[Dataset entries]

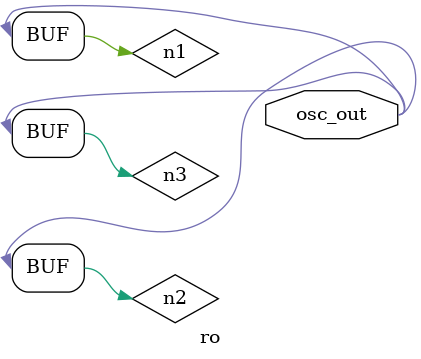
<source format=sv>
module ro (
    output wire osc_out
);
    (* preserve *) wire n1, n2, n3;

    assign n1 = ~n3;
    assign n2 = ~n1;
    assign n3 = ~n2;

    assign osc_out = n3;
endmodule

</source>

==

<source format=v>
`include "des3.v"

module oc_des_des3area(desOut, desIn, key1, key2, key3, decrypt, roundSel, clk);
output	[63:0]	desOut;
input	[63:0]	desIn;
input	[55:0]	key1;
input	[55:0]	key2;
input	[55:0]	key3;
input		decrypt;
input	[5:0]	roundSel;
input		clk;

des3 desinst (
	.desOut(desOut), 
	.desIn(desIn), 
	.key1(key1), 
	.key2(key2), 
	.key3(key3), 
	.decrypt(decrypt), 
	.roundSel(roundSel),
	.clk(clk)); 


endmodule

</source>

**AIM OF THE EXERCISE:** Scan the data for lines containing "assign" and copy all of them.

**SOLUTION TO THIS TASK:**
    assign n1 = ~n3;
    assign n2 = ~n1;
    assign n3 = ~n2;
    assign osc_out = n3;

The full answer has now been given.